Excessive Invariance Causes Adversarial Vulnerability

Despite their impressive performance, deep neural networks exhibit striking failures on out-of-distribution inputs. One core idea of adversarial example research is to reveal neural network errors under such distribution shift. We decompose these errors into two complementary sources: sensitivity and invariance. We show deep networks are not only too sensitive to task-irrelevant changes of their input, as is well-known from epsilon-adversarial examples, but are also too invariant to a wide range of task-relevant changes, thus making vast regions in input space vulnerable to adversarial attacks. After identifying this excessive invariance, we propose the usage of bijective deep networks to enable access to all variations. We introduce metameric sampling as an analytic attack for these networks, requiring no optimization, and show that it uncovers large subspaces of misclassified inputs. Then we apply these networks to MNIST and ImageNet and show that one can manipulate the class-specific content of almost any image without changing the hidden activations. Further, we extend the standard cross-entropy loss to strengthen the model against such manipulations via an information-theoretic analysis, providing the first approach tailored explicitly to overcome invariance-based vulnerability. We conclude by empirically illustrating its ability to control undesirable class-specific invariance, showing promise to overcome one major cause for adversarial examples.

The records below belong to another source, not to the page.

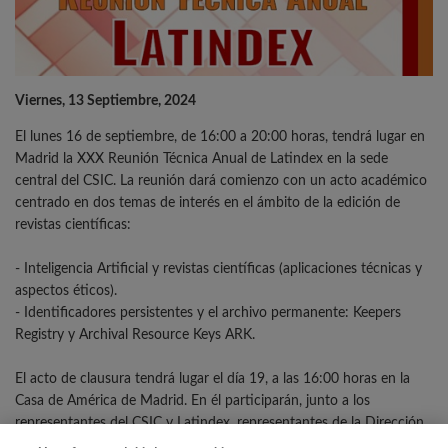
Viernes, 13 Septiembre, 2024
El lunes 16 de septiembre, de 16:00 a 20:00 horas, tendrá lugar en
Madrid la XXX Reunión Técnica Anual de Latindex en la sede
central del CSIC. La reunión dará comienzo con un acto académico
centrado en dos temas de interés en el ámbito de la edición de
revistas científicas:
- Inteligencia Artificial y revistas científicas (aplicaciones técnicas y
aspectos éticos).
- Identificadores persistentes y el archivo permanente: Keepers
Registry y Archival Resource Keys ARK.
El acto de clausura tendrá lugar el día 19, a las 16:00 horas en la
Casa de América de Madrid. En él participarán, junto a los
representantes del CSIC y Latindex, representantes de la Dirección
General del Español en el Mundo (Ministerio de Asuntos Exteriores,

A rotation-equivariant convolutional neural network model of primary visual cortex

Classical models describe primary visual cortex (V1) as a filter bank of orientation-selective linear-nonlinear (LN) or energy models, but these models fail to predict neural responses to natural stimuli accurately. Recent work shows that models based on convolutional neural networks (CNNs) lead to much more accurate predictions, but it remains unclear which features are extracted by V1 neurons beyond orientation selectivity and phase invariance. Here we work towards systematically studying V1 computations by categorizing neurons into groups that perform similar computations. We present a framework to identify common features independent of individual neurons' orientation selectivity by using a rotation-equivariant convolutional neural network, which automatically extracts every feature at multiple different orientations. We fit this model to responses of a population of 6000 neurons to natural images recorded in mouse primary visual cortex using two-photon imaging. We show that our rotation-equivariant network not only outperforms a regular CNN with the same number of feature maps, but also reveals a number of common features shared by many V1 neurons, which deviate from the typical textbook idea of V1 as a bank of Gabor filters. Our findings are a first step towards a powerful new tool to study the nonlinear computations in V1.